24 Adaletin uyarınca haklı çıkar beni, ya RAB, Tanrım benim! Gülmesinler halime!
अपनी सदाक़त के मुताबिक़ मेरी'अदालत कर, ऐ ख़ुदावन्द, मेरे ख़ुदा! और उनको मुझ पर ख़ुशी न मनाने दे।
25 Demesinler içlerinden: “Oh! İşte buydu dileğimiz!”, Konuşmasınlar ardımdan: “Yedik başını!” diye.
वह अपने दिल में यह न कहने पाएँ, “अहा! हम तो यही चाहते थे!” वह यह न कहें, कि हम उसे निगल गए।
26 Utansın kötü halime sevinenler, Kızarsın yüzleri hepsinin; Gururla karşıma dikilenler Utanca, rezalete bürünsün.

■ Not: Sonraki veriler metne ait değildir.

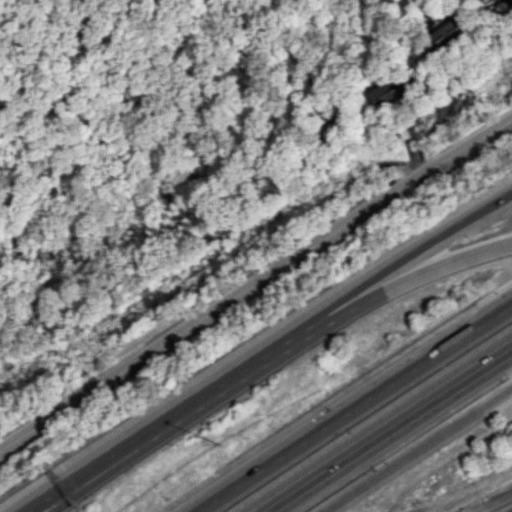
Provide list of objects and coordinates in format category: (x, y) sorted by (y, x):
building: (497, 0)
road: (505, 22)
building: (450, 35)
building: (392, 91)
road: (442, 101)
road: (151, 164)
road: (364, 165)
road: (508, 243)
road: (404, 255)
road: (253, 281)
road: (402, 283)
road: (189, 402)
road: (351, 405)
road: (388, 430)
road: (418, 451)
road: (50, 494)
road: (61, 494)
road: (493, 503)
road: (510, 510)
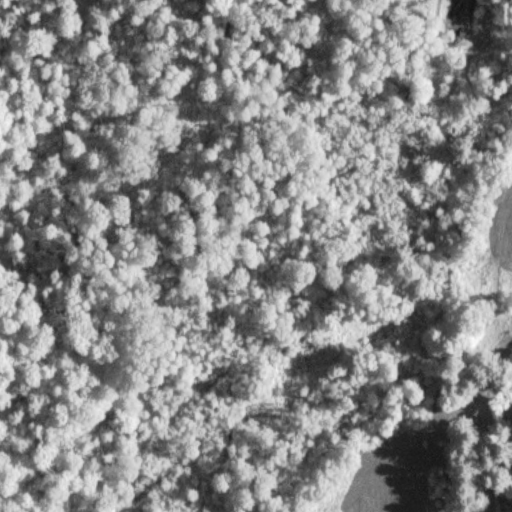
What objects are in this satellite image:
building: (502, 489)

जो मेरे नुक़सान से ख़ुश होते हैं, वह आपस में शर्मिन्दा और परेशान हों! जो मेरे मुक़ाबले में तकब्बुर करते हैं वह शर्मिन्दगी और रुस्वाई से मुलब्बस हों।
27 Benim haklı çıkmamı isteyenler, Sevinç çığlıkları atıp coşsunlar; Şöyle desinler sürekli: “Kulunun esenliğinden hoşlanan RAB yücelsin!”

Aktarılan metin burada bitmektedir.